- **Exercise requirements**: Look through the records below, and whenever a line contains "class", copy it.

- **Data for analysis**:
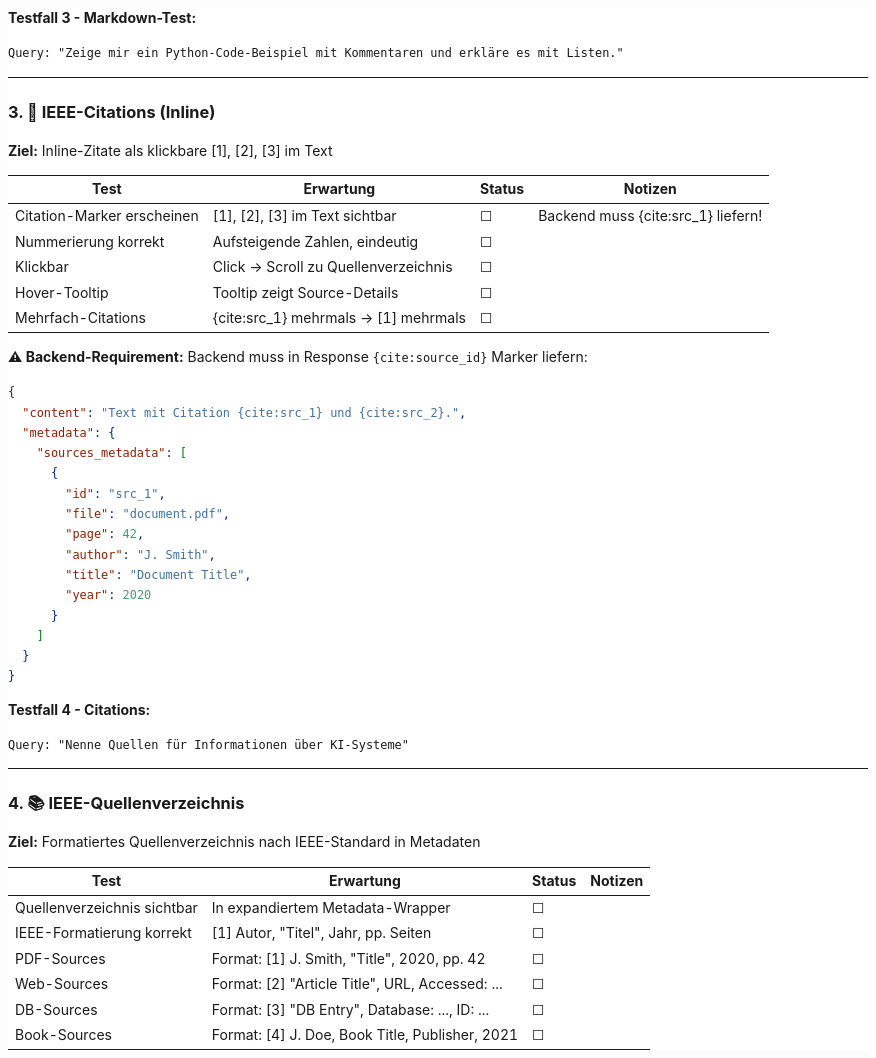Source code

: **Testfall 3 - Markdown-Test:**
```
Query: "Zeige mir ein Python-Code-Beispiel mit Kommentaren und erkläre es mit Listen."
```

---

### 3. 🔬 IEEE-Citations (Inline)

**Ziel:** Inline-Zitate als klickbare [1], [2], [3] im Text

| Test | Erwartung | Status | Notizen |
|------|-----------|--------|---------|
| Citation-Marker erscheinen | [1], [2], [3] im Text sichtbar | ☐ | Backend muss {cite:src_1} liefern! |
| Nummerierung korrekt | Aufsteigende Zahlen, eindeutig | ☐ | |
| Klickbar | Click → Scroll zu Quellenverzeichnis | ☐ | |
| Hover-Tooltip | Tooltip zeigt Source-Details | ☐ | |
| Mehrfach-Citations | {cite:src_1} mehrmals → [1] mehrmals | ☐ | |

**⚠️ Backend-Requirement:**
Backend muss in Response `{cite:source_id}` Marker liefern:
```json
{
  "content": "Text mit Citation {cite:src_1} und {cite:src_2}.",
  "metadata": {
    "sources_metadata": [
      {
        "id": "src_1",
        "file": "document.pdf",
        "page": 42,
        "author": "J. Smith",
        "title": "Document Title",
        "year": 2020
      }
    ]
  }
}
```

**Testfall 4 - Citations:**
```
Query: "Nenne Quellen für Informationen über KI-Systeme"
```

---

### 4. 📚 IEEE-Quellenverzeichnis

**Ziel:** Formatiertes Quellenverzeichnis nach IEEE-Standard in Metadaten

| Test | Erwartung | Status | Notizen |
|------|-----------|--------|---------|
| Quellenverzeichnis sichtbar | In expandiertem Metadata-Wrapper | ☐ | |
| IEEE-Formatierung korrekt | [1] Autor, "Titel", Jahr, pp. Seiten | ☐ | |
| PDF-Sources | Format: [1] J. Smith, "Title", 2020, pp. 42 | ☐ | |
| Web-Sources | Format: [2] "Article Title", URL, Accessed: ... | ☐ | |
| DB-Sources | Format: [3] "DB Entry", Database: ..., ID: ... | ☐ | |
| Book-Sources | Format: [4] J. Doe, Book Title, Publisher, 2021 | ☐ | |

==

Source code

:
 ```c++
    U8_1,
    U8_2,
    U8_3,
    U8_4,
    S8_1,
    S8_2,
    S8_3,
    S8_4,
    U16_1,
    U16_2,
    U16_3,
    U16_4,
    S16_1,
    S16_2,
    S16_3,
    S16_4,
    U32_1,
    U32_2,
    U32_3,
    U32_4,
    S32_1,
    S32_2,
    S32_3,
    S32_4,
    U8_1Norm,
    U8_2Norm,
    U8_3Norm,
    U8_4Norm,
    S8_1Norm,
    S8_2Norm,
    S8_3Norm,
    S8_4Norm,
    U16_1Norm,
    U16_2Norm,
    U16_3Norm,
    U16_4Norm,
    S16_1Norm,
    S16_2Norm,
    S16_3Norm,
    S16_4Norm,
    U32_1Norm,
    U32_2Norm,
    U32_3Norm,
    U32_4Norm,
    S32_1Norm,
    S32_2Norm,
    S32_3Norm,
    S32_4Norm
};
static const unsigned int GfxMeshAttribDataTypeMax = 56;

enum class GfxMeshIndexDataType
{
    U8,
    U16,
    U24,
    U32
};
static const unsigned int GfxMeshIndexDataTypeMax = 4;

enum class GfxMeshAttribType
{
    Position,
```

- **Answer below**:
enum class GfxMeshIndexDataType
enum class GfxMeshAttribType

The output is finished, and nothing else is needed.